Il lavoro della Biodinamica Craniosacrale è basato sulla stimolazione della capacità di autoguarigione dell’individuo: si incoraggia il corpo a riequilibrarsi, a riconnettersi con quella forza vitale che sostiene la capacità di salute che Sutherland chiamò “Respiro della VIta”. Per questo viene apprezzata in problematiche fisiche di varia origine, ma anche per i periodi di stress intenso, o come supporto di lavoro corporeo nei percorsi di auto-indagine e analisi. E’ una disciplina che si affianca e coadiuva molto bene (e non sostituisce) eventuali terapie mediche o riabilitative che la persona sta già facendo (interventi chirurgici, cure odontoiatriche, riabilitazioni fisiatriche, terapie debilitanti come la chemioterapia, integrazione multidisciplinare nella fibromialgia) perché non interferisce con gli approcci sanitari in atto e, proprio per il suo orientamento a supporto della Salute globale, aiuta in sinergia il lavoro che si sta svolgendo.

Sostenendo la salute della persona risulta efficace per il trattamento del mal di schiena e dei dolori articolari, sciatica, dolori cervicali, distorsioni, alcuni disturbi visivi, crampi ricorrenti, mal di testa, colpi di frusta. Ottimo in gravidanza, per i neonati e i bambini. È consigliato per agevolare il lavoro del dentista qualora ci sia la necessità di applicare un apparecchio.

La Biodinamica Craniosacrale è un approccio olistico alla persona. Siamo unità di corpo-mente-spirito, ogni aspetto influenza l’insieme.
Per fare un esempio semplice: provate a pensare di camminare alcune ore con un sassolino nella scarpa. Il sassolino è a contatto solo con il piede, ma vedrete che alla fine la postura sarà storta, vi sentirete doloranti e sarete di pessimo umore.
Un muscolo contratto, un trauma, una cicatrice, una restrizione fasciale o un’emozione trattenuta possono dare lo stesso effetto globale.

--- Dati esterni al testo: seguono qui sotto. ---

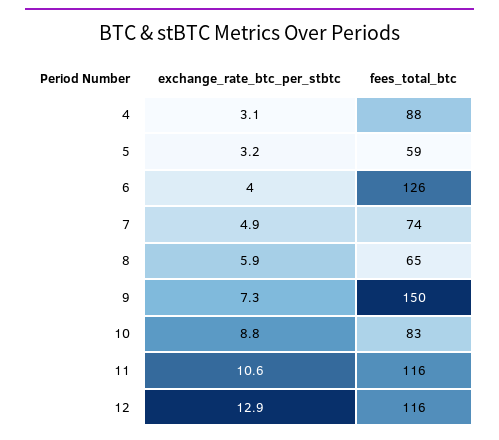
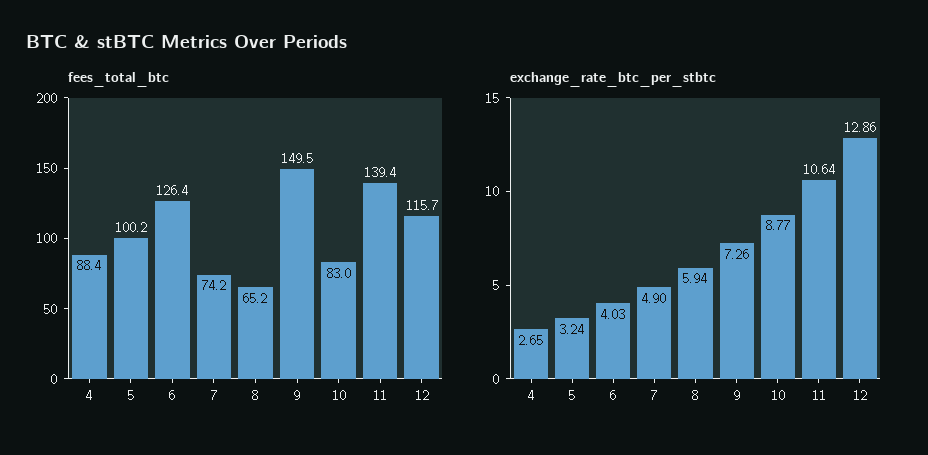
exchange_rate_btc_per_stbtc, 4: 3.1 -> 2.65
fees_total_btc, 5: 59 -> 100.2
fees_total_btc, 11: 116 -> 139.4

L’orientamento dell’Operatore è al sistema nervoso centrale e ai ritmi sottili che nascono dalla Quiete e che si manifestano nel corpo e che ne guidano l’organizzazione e la risposta di salute. Si definisce “cranio sacrale” dal sistema nervoso centrale che include tutto il cranio e si estende lungo la colonna vertebrale, fino al sacro, ma in sostanza l’approccio è alla totalità della persona. L’ascolto parte dai movimenti del cranio, del sacro, caviglie e si raggiunge ogni parte del corpo grazie alla continuità del tessuto connettivo.

La Biodinamica Craniosacrale è una tecnica manuale dolce e non invasiva, nata agli inizi del 1900 dalle intuizioni dell’osteopata William Garner Sutherland, che scoprì il movimento involontario delle ossa del cranio in collegamento con l’osso sacro. Scoprì anche che un ascolto manuale di questi ritmi poteva facilitare il ripristino del loro movimento naturale e fisiologico. Pochi anni prima di morire Sutherland si accorse che c’era una forza di Salute nell’organismo che guidava il trattamento.
La definì Respiro della Vita. Il contatto diventò sempre più delicato e preparato ad accogliere la sacralità del processo in corso nell’organismo.

Nel 1975 il Dottor John Upledger e il suo team di ricerca presso la Michigan University dimostrò e convalidò le intuizioni di Sutherland. Da allora la disciplina Craniosacrale si è evoluta in un trattamento che riconosce le profonde capacità di autoguarigione del corpo.